Conclusions and implications

To crack the profound contradiction between economic growth and the water resource crisis is helpful for realizing regional SDGs. To this end, based on innovatively introducing the WRL method, this study takes the YREB as the research area and combines with the decoupling states and decoupling decomposition with decoupling stability to identify the feasible pathways of realizing regional sustainable development of water resources and economic growth simultaneously. This study has not only enriched the decoupling theory and method, but also provided a new idea for the evaluation and path of regional sustainable development. The main conclusions are as follows:

  1. (1)

    The WRL in the YREB is relatively high in general and presents an upward trend of fluctuation. The WRL in the downstream of the YREB is generally higher than those in the upstream and midstream both at the sub-regional and provincial levels. Among them, the investment cost in facilities for water resource protection and water pollution control accounts for the largest proportion in WRL.

  2. (2)

    Overall, the decoupling state between WRL and economic development in the YREB is stable, and there is no obvious causal relationship between WRL decoupling and economic development level in the YREB. A high level of economic development does not mean a good decoupling state. At the sub-regional level, the decoupling state and decoupling stability between WRL and economic growth in the downstream of the YREB are the best.

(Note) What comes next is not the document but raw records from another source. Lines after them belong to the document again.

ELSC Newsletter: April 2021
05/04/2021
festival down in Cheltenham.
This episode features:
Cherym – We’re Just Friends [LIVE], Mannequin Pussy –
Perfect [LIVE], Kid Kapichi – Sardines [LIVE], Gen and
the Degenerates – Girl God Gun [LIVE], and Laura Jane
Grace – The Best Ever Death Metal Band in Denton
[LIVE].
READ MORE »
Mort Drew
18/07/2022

Compared with other provincial areas, Jiangsu and Guizhou have the most ideal decoupling states, while Shanghai has the worst decoupling state. Meanwhile, the decoupling stability is the best in Sichuan and the worst in Chongqing.

  3. (3)

    The decoupling decomposition effects between WRL and economic development in the YREB include structural effect, technological effect, and silence effect. Technological effect is the main driving factor leading to the decoupling between WRL and economic development, but its decoupling stability is the worst. Both structure effect and silence effect have good decoupling stabilities.

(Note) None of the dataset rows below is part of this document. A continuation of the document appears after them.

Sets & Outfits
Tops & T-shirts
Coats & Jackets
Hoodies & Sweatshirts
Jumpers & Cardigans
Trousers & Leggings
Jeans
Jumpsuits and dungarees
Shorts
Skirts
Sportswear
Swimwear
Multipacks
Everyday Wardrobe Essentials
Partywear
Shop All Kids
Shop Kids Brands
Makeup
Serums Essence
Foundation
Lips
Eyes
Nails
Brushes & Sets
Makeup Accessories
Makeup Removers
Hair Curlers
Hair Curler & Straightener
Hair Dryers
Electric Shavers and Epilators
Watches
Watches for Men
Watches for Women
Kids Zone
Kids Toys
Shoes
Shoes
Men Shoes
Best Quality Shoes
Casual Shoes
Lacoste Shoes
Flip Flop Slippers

In short, the decoupling results of WRL and economic development above are very important for the high-quality economic development of the YREB, which is conducive to the formulation of targeted economic development policies for each provincial area. Based on the above conclusions, this study puts forward the following three suggestions:

  1. (1)

    In terms of the WRL in the YREB, the investment cost of facilities accounts for the largest proportion. The upstream provinces need to steadily increase investment in water resource protection and water pollution control facilities and improve their own economic development at the same time. On the premise of maintaining the current level of economic development, the downstream provinces should control the investment expenditure on facilities and equipment and improve the efficiency of investment utilization. The YREB should formulate a unified system of joint prevention and control of water resources, further promote the “river chief system,” and strengthen the monitoring of water quantity and quality at provincial demarcation points to reduce WRL.

  2. (2)

    In order to achieve better decoupling status and improve decoupling stability of the YREB, all the provinces in the YREB should pay attention to the WRL management. The provinces with high economic level should reduce WRL by improving the investment efficiency and controlling investment expenditure, while the provinces with low economic level should improve their economic strength on the premise of protecting water resource environment.

  3. (3)

    The YREB should adhere to sustainable water resource management. The competent departments at all levels should reduce the cost of water pollution control by strengthening the current pollution control of water resources, reducing the investment cost of water resources facilities and equipment by enhancing the utilization efficiency of water resources facilities, and reducing the cost of water loss by strengthening the efforts of water conservation.